本書では成果主義が日本に導入された弊害と、会社を辞めて独立することの良し悪しを中心として、著者の、記者からフリーランスのジャーナリストになった経験が語られています。
「独立」といっても、「コンビニ経営」はやめといたほうがよいと、データをもとに解説しています。
また、やみくもに「独立」を勧めているわけではなく、会社勤めで吸収できることを吸収してスキルをあげることができたら独立してもいいし、そのまま会社勤めでもよいと述べています。

雇われの立場であれば、人間関係やもろもろのストレッサーで悩まされることが多いでしょうが、会社員だからこその利点もあります。ハード面では、パソコンや印刷を使わせてくれるし、また、必要な本や資料も入手できます。また、ソフト面では、何か困ったことがあれば、基本的に「タダ」で教えてもらえます。例えば、パソコンの操作でトラブっても同僚に聞いて解決できるはずです。このサービスを外注するとそんなに安くないです。たぶん、会社を辞めてはじめてこうしたありがたさに気付くのしょう。

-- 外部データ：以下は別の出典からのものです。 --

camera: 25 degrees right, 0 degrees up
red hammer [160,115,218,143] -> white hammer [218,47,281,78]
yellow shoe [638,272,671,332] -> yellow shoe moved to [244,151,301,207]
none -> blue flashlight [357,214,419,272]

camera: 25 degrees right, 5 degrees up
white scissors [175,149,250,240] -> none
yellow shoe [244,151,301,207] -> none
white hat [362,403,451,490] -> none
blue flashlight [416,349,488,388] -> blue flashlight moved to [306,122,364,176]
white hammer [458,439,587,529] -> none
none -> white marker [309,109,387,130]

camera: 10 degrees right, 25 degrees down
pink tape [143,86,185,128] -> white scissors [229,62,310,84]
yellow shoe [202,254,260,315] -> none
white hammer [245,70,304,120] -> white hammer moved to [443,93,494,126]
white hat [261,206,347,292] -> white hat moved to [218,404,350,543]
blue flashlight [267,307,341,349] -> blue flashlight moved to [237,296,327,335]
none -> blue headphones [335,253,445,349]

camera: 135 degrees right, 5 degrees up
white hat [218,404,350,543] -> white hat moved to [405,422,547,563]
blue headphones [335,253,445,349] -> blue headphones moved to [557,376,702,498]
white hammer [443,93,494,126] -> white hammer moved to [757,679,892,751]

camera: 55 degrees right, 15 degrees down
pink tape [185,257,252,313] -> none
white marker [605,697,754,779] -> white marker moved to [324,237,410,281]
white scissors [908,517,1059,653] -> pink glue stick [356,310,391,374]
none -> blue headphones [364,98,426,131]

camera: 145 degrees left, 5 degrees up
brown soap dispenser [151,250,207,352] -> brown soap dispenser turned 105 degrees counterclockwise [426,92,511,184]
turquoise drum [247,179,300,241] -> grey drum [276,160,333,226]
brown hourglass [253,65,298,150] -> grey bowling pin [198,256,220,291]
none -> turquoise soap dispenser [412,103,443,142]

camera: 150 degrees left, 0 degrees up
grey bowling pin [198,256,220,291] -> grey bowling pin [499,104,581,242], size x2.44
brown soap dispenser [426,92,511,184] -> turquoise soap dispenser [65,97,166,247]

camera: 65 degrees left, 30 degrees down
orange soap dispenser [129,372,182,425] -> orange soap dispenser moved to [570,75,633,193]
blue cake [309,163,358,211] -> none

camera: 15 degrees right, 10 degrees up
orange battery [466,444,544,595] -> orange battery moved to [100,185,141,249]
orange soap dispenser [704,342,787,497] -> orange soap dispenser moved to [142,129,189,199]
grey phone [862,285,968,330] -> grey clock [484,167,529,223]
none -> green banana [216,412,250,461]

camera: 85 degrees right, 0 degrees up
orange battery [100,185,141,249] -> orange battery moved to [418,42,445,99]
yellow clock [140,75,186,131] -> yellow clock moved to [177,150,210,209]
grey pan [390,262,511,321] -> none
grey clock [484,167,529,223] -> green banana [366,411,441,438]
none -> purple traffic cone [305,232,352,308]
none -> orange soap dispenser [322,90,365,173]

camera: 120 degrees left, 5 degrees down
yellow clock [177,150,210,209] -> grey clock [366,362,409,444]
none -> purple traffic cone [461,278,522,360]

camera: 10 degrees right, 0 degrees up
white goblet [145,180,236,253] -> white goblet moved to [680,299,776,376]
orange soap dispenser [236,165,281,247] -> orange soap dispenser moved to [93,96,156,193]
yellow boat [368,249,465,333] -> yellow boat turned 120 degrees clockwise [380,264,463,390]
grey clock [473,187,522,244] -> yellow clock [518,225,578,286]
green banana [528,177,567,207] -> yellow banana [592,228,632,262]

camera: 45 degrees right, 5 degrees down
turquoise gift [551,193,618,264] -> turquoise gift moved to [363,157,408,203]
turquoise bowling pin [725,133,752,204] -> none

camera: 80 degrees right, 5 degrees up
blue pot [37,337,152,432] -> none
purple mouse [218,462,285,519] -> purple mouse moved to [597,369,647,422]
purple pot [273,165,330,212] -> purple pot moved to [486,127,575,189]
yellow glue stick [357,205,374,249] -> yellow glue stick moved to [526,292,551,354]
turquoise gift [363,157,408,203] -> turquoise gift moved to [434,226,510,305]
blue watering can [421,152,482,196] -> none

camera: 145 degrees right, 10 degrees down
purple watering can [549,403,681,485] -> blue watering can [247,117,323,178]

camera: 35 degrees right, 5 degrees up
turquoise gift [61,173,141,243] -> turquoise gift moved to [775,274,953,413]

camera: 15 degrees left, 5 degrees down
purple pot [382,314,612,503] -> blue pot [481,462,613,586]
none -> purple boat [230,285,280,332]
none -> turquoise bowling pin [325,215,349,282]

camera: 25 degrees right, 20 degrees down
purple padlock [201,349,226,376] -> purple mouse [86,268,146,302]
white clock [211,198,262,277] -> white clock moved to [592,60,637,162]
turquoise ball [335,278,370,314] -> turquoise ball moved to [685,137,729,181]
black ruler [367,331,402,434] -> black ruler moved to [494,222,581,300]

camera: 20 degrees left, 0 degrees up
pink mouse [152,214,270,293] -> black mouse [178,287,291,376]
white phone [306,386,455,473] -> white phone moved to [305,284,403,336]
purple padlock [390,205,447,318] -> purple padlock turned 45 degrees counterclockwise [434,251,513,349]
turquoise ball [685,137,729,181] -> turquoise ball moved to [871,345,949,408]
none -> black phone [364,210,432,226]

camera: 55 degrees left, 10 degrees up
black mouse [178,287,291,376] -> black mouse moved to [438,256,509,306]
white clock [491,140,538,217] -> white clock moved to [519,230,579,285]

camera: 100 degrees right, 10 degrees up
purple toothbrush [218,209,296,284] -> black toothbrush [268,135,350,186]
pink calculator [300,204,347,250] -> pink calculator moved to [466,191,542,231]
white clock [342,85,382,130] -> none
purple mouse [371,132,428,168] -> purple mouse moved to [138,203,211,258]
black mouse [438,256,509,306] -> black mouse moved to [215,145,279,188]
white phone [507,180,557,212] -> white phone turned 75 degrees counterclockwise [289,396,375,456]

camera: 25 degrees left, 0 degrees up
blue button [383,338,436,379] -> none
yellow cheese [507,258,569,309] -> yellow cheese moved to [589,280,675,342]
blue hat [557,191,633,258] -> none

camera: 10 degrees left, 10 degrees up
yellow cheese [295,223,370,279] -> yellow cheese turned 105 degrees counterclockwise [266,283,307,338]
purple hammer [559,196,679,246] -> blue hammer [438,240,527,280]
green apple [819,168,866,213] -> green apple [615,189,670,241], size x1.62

(出所は忘れましたが、同様のことが他の本に書いてあった記憶があります。)

「社内ベンチャー制度」があれば、雇われの利点を生かしつつ、完全独立に付随するリスクを少なくできるので魅力的です。ただ、最近はこの制度もあまり耳にしなくなりました(ちなみに、"entrepreneur"対して"intrapreneur"と呼ばれるようです。)


「独立するかしないか」の二元論に陥るのではなく、「自分が何をしたいか」ということをベースとして独立するかどうかを選べばよいと思います。ただ、本書の最初で成果主義の功罪に言及しているように、会社に長居しにくくなった時代では、独立への圧力が高まっているでしょう。